TASK PROMPT: Write out the stretch of lines below that begins at the line with "une sagesse." and ends at the line with "préparée. L'enfant avance dans un terrain qui", including both, exactly as given and nothing more.
##### ENTRIES SUPPLIED
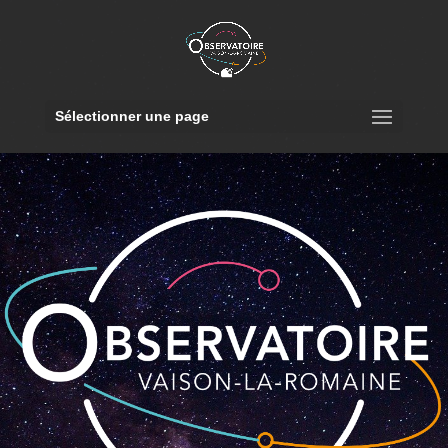
Sélectionner une page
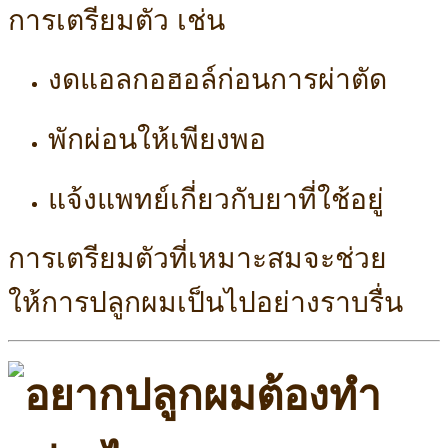
การเตรียมตัว เช่น
งดแอลกอฮอล์ก่อนการผ่าตัด
พักผ่อนให้เพียงพอ
แจ้งแพทย์เกี่ยวกับยาที่ใช้อยู่
การเตรียมตัวที่เหมาะสมจะช่วย
ให้การปลูกผมเป็นไปอย่างราบรื่น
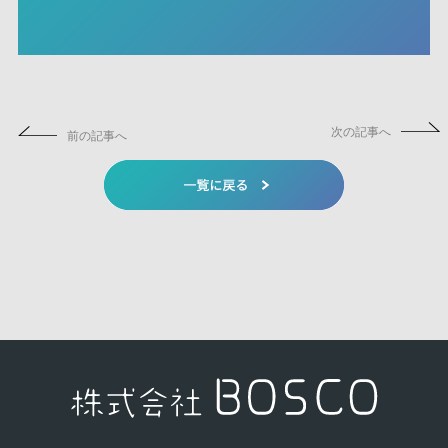
次の記事へ
前の記事へ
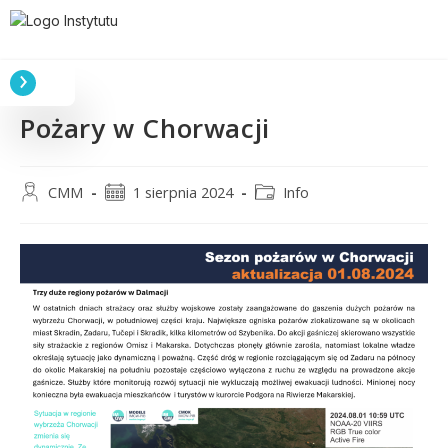
Pożary w Chorwacji
CMM
1 sierpnia 2024
Info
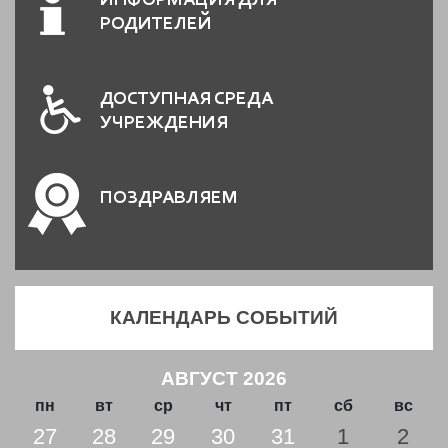
ИНФОРМАЦИЯ ДЛЯ
РОДИТЕЛЕЙ
ДОСТУПНАЯ СРЕДА
УЧРЕЖДЕНИЯ
ПОЗДРАВЛЯЕМ
КАЛЕНДАРЬ СОБЫТИЙ
АВГУСТ 2026
пн
вт
ср
чт
пт
сб
вс
27
28
29
30
31
1
2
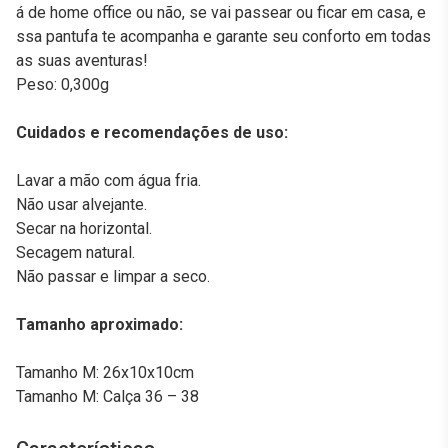
á de home office ou não, se vai passear ou ficar em casa, e
ssa pantufa te acompanha e garante seu conforto em todas
as suas aventuras!
Peso: 0,300g
Cuidados e recomendações de uso:
Lavar a mão com água fria.
Não usar alvejante.
Secar na horizontal.
Secagem natural.
Não passar e limpar a seco.
Tamanho aproximado:
Tamanho M: 26x10x10cm
Tamanho M: Calça 36 – 38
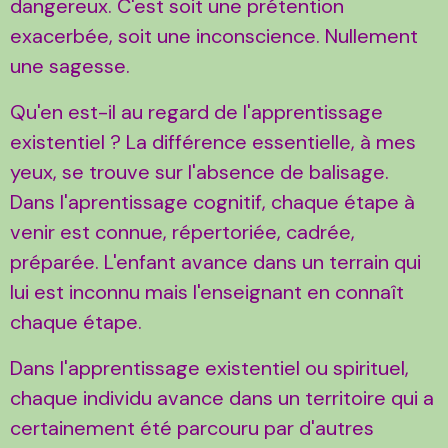
dangereux. C'est soit une prétention
exacerbée, soit une inconscience. Nullement
une sagesse.
Qu'en est-il au regard de l'apprentissage
existentiel ? La différence essentielle, à mes
yeux, se trouve sur l'absence de balisage.
Dans l'aprentissage cognitif, chaque étape à
venir est connue, répertoriée, cadrée,
préparée. L'enfant avance dans un terrain qui
lui est inconnu mais l'enseignant en connaît
chaque étape.
Dans l'apprentissage existentiel ou spirituel,
chaque individu avance dans un territoire qui a
certainement été parcouru par d'autres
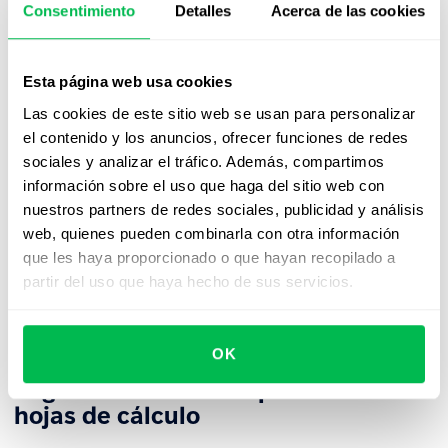
a agilizar este proceso. Considera los siguientes
Consentimiento
Detalles
Acerca de las cookies
enfoques:
Esta página web usa cookies
Seguimiento del tiempo basado en
tareas
Las cookies de este sitio web se usan para personalizar
el contenido y los anuncios, ofrecer funciones de redes
Para las pequeñas empresas que operan bajo contratos
sociales y analizar el tráfico. Además, compartimos
B2B, acuerdos de freelance o trabajos por proyectos, el
información sobre el uso que haga del sitio web con
seguimiento del tiempo tradicional puede ser
nuestros partners de redes sociales, publicidad y análisis
reemplazado por informes de tareas. Sin embargo, este
web, quienes pueden combinarla con otra información
enfoque puede ser difícil para el empleo a tiempo
que les haya proporcionado o que hayan recopilado a
completo, donde la productividad varía, lo que puede
partir del uso que haya hecho de sus servicios.
llevar a disparidades en la evaluación de la carga de
trabajo.
OK
Seguimiento del tiempo basado en
hojas de cálculo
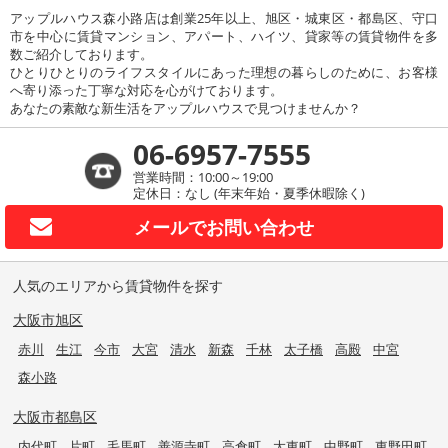
アップルハウス森小路店は創業25年以上、旭区・城東区・都島区、守口
市を中心に賃貸マンション、アパート、ハイツ、貸家等の賃貸物件を多
数ご紹介しております。
ひとりひとりのライフスタイルにあった理想の暮らしのために、お客様
へ寄り添った丁寧な対応を心がけております。
あなたの素敵な新生活をアップルハウスで見つけませんか？
06-6957-7555
営業時間：10:00～19:00
定休日：なし (年末年始・夏季休暇除く)
メールで
お問い合わせ
人気のエリアから賃貸物件を探す
大阪市旭区
赤川
生江
今市
大宮
清水
新森
千林
太子橋
高殿
中宮
森小路
大阪市都島区
内代町
片町
毛馬町
善源寺町
高倉町
大東町
中野町
東野田町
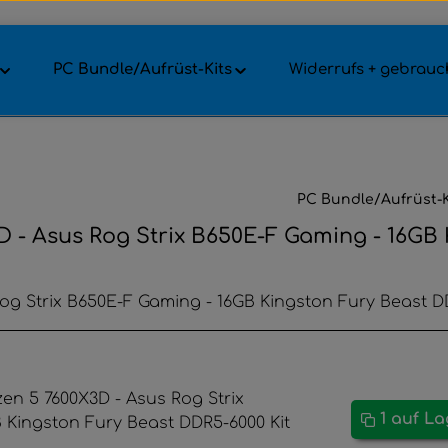
PC Bundle/Aufrüst-Kits
Widerrufs + gebrauch
PC Bundle/Aufrüst-K
 - Asus Rog Strix B650E-F Gaming - 16GB 
og Strix B650E-F Gaming - 16GB Kingston Fury Beast D
1 auf L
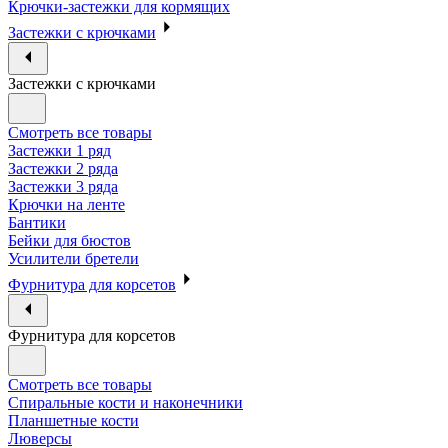
Крючки-застежки для кормящих
Застежки с крючками
Застежки с крючками
Смотреть все товары
Застежки 1 ряд
Застежки 2 ряда
Застежки 3 ряда
Крючки на ленте
Бантики
Бейки для бюстов
Усилители бретели
Фурнитура для корсетов
Фурнитура для корсетов
Смотреть все товары
Спиральные кости и наконечники
Планшетные кости
Люверсы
##########
SOLUTION FOR THIS EXERCISE:
une sagesse.
Qu'en est-il au regard de l'apprentissage
existentiel ? La différence essentielle, à mes
yeux, se trouve sur l'absence de balisage.
Dans l'aprentissage cognitif, chaque étape à
venir est connue, répertoriée, cadrée,
préparée. L'enfant avance dans un terrain qui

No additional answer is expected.